Mikael Lindblom, who more or less is Sub Luna also functions as a live member of one of the world’s most exciting martial industrial bands, Karjalan Sissit. In fact, he seems to be an all-round good egg. In the picture below Mr. Lindblom is captured while wearing a stylish jacket and indulging in a glass of absinthe; activities which garner Mr. Lindblom a lot of goodwill here at the Chronicles.
Surely this picture alone should be enough for any discerning neofolk fan to ensure that there will be more Sub Luna albums? Lord Bassington-Bassington suggests you do this by keeping Mr. Lindblom in absinthe money, by simply buying Awake!
For years, Kaiser's Bunker has been one of Lord Bassington-Bassington's favourite stops on the Interwebs. It is an example of old-school web at its best: A person has an intense passion, and wants to share it with the world. In this case, a passion for Prussian (and Canadian) uniforms. The result is nothing less than marvellous. How can one possibly resist an entire essay on the Hanoverian Gibraltar cuff-title?
But the best thing about Kaiser's Bunker undoubtedly the Kaiser the website is named after, namely Kaiser the Dachshund, who also consents to model some of the headgear. And yet again, we see how humans can never compare to canines when it comes to style.
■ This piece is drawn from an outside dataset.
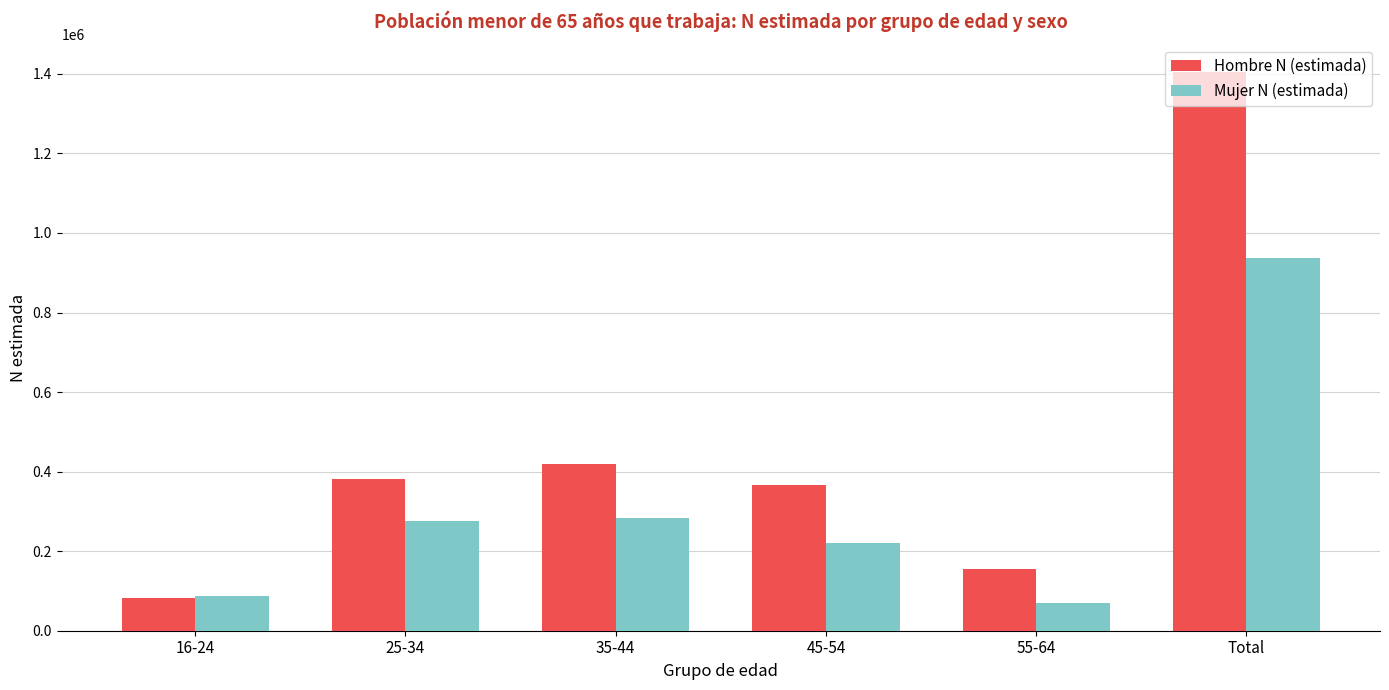

The Hombre N (estimada) series shows 380889 at 25-34. True or false?

True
The phenomenon of “Alpinfolk” has grown into a small wave, a wave Lord Bassington-Bassington has been observing with quite some interest. Not least because Alpine artists such as Jännerwein, Klammheim and Sturmpercht make His Lordship’s droopy ears tickle in delightful ways.
So there was great rejoicing here at Bassington Manor when the latest release from Swiss outfit Fräkmündt, Urbärglieder, arrived.
For anyone who appreciates Alpine folk this is a must-have, but don’t take our word for it. As is often the case, the neofolk connoiseurs over at The Shadows Commence put it better than we can. Go read their review.
Lord Bassington-Bassington can only add that not only is Urbärglieder a really enjoyable album, the band Fräkmündt itself inspires an endless barrage of dubious puns (hence the title of this post). And as His Lordship is already under surveillance by the humour police, we’ll spare you any more (but feel free to get fräky in the comments section).
(Limited version of the record, which His Lordship was too slow to get hold of a copy of. Yes, His Lordship is sometimes a bit slow).
Some of our associates claim that Fräkmündt have also recorded a version of the song “Chainsaw Gutsfuck”, originally recorded by some Norwegian metal band His Lordship can’t quite remember the name of (was it Return?), but sadly, that’s not included on Urbärglieder.
Of the Wand and the Moon are playing in Paris. And the poster was just too beautiful not to reprint here. Not least because Lord Bassington-Bassington has always had a weakness for constructivist poster art.
Figure-enhancing cut, warm wool, velvet collars. Nothing beats a covert coat - it dresses down a suit and dresses up more casual outfits. No wonder it's the coat of choice for both country gentlemen and skinheads. Don't just take Lord Bassington-Bassington's word for it, listen to Major Hoad.
There are many English clothing companies famous for their covert coats. Cordings and Crombie have more or less defined the coat, but any self-respecting company will sooner or later try their hand at an interpretation of the covert coat.